No one talks about introduced insects perhaps the biggest threat (carmelitas didn’t exist here only 15 years ago, I’ve seen a new aphid introduced in the last three years that is currently denuding the trees that surround our house, not the end of the world as they are introduced species, but the fact that this bug wasn’t here four years ago could be). The amount of domestic animals being allowed to enter the islands is greater than it ever has been. Now you can find hybrid dogs of all varieties in households here, status symbols, Pit Bulls to Pekinese and this is exacerbated by the lack of education/ethical practices with regard to the care and training of domestic animals (they often run freely on the beaches, mate freely in the streets and for the most part are fed poorly) and lack of enforcement of state or municipal ordinances. There is practically no end to the things I could site and I likely missed the most important ones here.

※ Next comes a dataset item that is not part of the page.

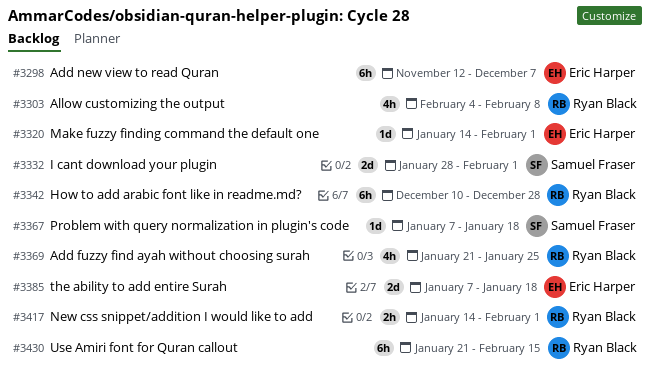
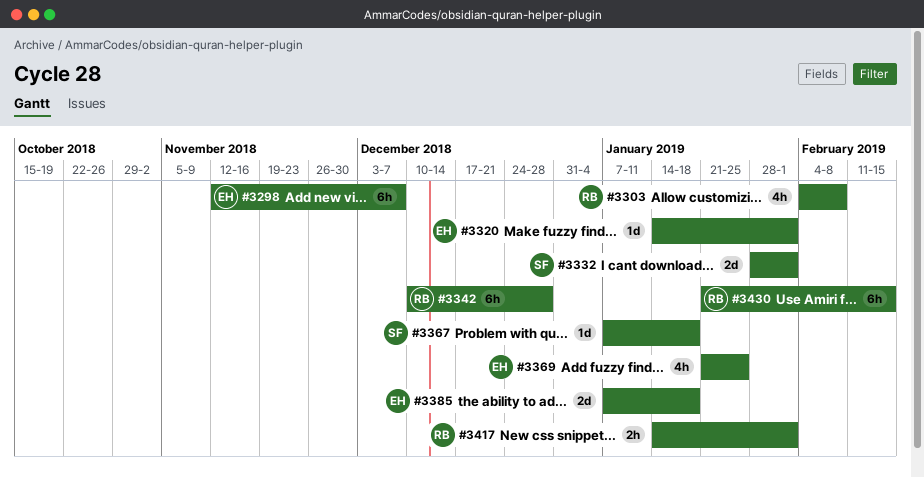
#3369, owner: Ryan Black -> Eric Harper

It is true nature adapts, however this is the one place in the world where you REALLY don’t want it to have to. Conversations with officials, business men, politicians et al about all of the above… if the conversation goes on for any length of time, it generally ends (after accessing political and economic “realities”) in discussions about the GaiaCome to Galapagos Tourism theory. Basically man is a bacteria and the planet will take care of itself in the end so what’s the big woo?

My big woo is that this is my son’s and his buddy’s planet. I believe the following, “We do not inherit the world from our fathers. We borrow it from our sons.” And so we continue to slug it out here, continue to offer up the Galapagos with a vision that looks back and forward, but most importantly is about today, with no punches pulled.